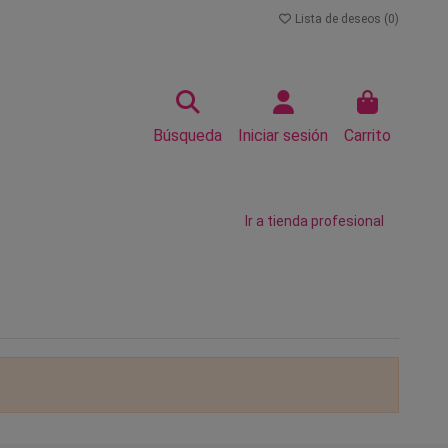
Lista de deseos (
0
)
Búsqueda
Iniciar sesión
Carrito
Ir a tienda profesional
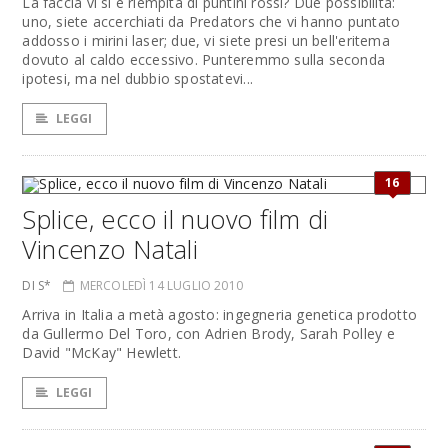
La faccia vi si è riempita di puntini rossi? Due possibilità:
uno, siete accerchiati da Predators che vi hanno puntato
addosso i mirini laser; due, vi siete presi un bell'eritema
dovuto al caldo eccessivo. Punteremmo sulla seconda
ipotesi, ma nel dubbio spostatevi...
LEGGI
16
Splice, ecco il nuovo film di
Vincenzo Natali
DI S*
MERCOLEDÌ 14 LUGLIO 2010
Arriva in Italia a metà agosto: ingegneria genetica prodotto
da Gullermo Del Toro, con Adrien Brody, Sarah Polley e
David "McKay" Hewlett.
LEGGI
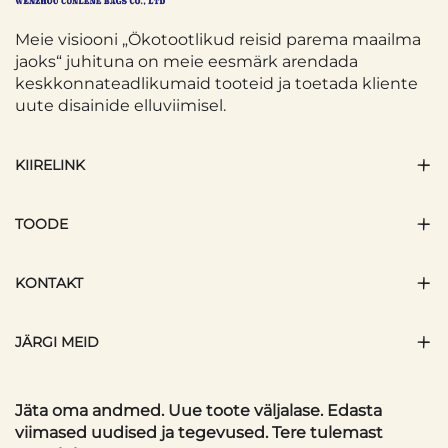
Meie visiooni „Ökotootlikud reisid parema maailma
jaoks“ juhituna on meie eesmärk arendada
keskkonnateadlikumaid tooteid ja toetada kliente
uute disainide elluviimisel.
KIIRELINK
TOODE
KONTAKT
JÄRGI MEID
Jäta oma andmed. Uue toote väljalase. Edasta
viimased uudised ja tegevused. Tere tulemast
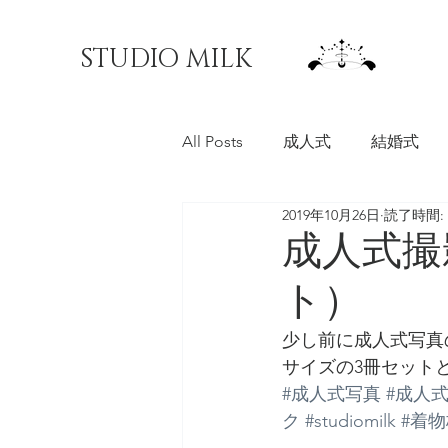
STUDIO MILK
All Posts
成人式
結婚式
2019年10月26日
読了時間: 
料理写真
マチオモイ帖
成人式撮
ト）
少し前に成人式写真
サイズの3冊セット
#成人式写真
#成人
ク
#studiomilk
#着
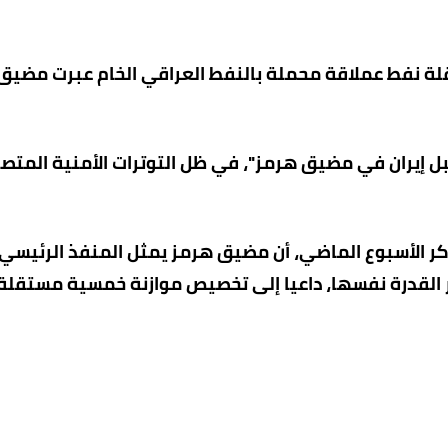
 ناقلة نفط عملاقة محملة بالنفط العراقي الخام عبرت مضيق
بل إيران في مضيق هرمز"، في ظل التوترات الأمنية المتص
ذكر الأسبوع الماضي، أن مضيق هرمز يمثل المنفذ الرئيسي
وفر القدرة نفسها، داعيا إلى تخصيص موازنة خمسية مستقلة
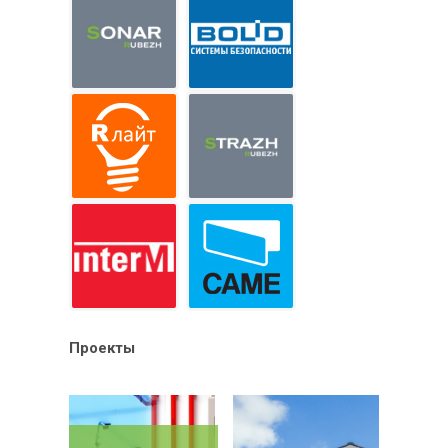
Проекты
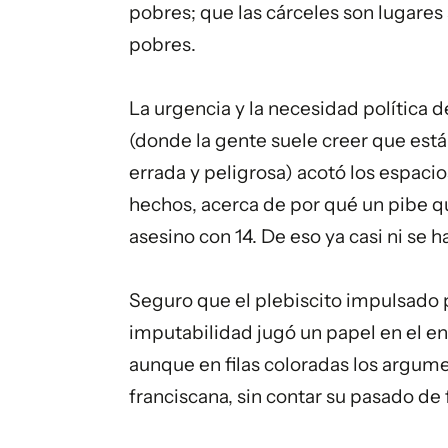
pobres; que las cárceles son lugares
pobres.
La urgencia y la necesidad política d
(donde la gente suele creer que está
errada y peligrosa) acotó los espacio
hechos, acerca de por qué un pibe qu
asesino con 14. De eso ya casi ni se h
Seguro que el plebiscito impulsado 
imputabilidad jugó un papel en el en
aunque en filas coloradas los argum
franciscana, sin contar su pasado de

☆ ☆ ☆ ☆

_Task prompt_
Write out again everything from the start of the records down to the line containing "Ir a tienda profesional", that line included, and leave the pictures out.

_Solution_
Lista de deseos (
0
)
Búsqueda
Iniciar sesión
Carrito
Ir a tienda profesional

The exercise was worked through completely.